Quantcast
Last updated on June 1, 2012 at 18:35 EDT

Coffee Break – Germans Clear Medtronic Buyout of Kyphon

September 21, 2007
Repost This

German antitrust authorities have cleared medical device maker Medtronic’s bid to buy rival Kyphon, the companies announced Wednesday.

The green light in Europe’s biggest economy is a good sign for the deal, which received approval from U.S. authorities earlier this month.

Medtronic, a Minneapolis-based firm with its spinal surgery unit in Memphis, is offering $71 per share, or roughly $3.9 billion, to buy Sunnyvale, Calif.-based spine surgery firm Kyphon Inc.

Kyphon specializes in surgical devices used to repair spinal compression fractures, painful injuries that are common in the elderly.

Medtronic has similar products, but hopes to capitalize on what it sees as a fast-growing market by acquiring Kyphon.

The deal still faces scrutiny from other foreign regulators and an Oct. 16 vote by Kyphon shareholders.

Also this week, Medtronic introduced a new spine surgery system called the CD Horizon Longitude.

The systems allows doctors to fuse several vertebrae at a time while making only a small incision.

The company said the device will prevent doctors from having to make long cuts through skin and muscles in certain spine surgeries.

In harmony with nature

If you want to see what’s possible when it comes to building subdivisions and preserving trees, take a look at The Pinnacle of Germantown on Poplar Avenue at Old Dogwood.

The 16-lot development, built by Doug Dickens of Boyle Investment Co., captured top honors from the Tennessee Urban Forestry Council for preserving the environment and old-growth trees.

The subdivision was carved out of the Taylor family homestead, a wooded 18-acre parcel within the Germantown city limits.

Boyle worked with landscape architects at Dalhoff Thomas Daws and experts at Davis Engineering, both Memphis firms, to design a layout that preserved 565 trees and several acres of open space along three streams.
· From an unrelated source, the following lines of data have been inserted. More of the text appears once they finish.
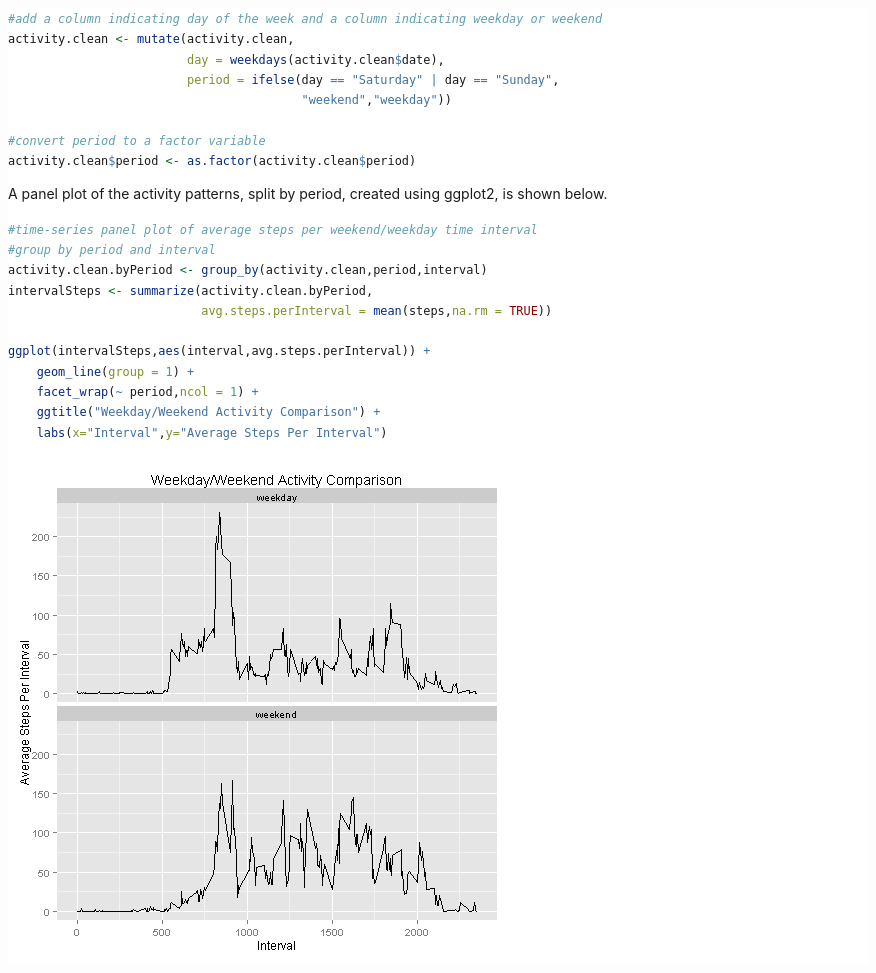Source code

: 
```r
#add a column indicating day of the week and a column indicating weekday or weekend
activity.clean <- mutate(activity.clean,
                         day = weekdays(activity.clean$date),
                         period = ifelse(day == "Saturday" | day == "Sunday",
                                         "weekend","weekday"))

#convert period to a factor variable
activity.clean$period <- as.factor(activity.clean$period)
```

A panel plot of the activity patterns, split by period, created using ggplot2, is shown below.


```r
#time-series panel plot of average steps per weekend/weekday time interval
#group by period and interval
activity.clean.byPeriod <- group_by(activity.clean,period,interval)
intervalSteps <- summarize(activity.clean.byPeriod,
                           avg.steps.perInterval = mean(steps,na.rm = TRUE))

ggplot(intervalSteps,aes(interval,avg.steps.perInterval)) +
    geom_line(group = 1) + 
    facet_wrap(~ period,ncol = 1) +
    ggtitle("Weekday/Weekend Activity Comparison") +
    labs(x="Interval",y="Average Steps Per Interval")
```

![plot of chunk Figure4](figure/Figure4-1.png)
Only 20 percent of the site was disturbed – which included 62 trees.

NWA e-tickets take off

Northwest Airlines Wednesday became the first airline in the world with 100 interline electronic ticket agreements, the savvy arrangements with other carriers that let passengers use a single e- ticket through all legs of a trip.

The effort is part of International Air Transport Associations’s goal to eliminate paper tickets by next June.

Northwest has e-ticketing available on 99.9 percent of all air travel within the United States and 99.2 percent of ticketing with its international partners.

——————–

Well said

Og Mandino:

“The only certain means is to render more and better service than is expected of you, no matter what your task may be.”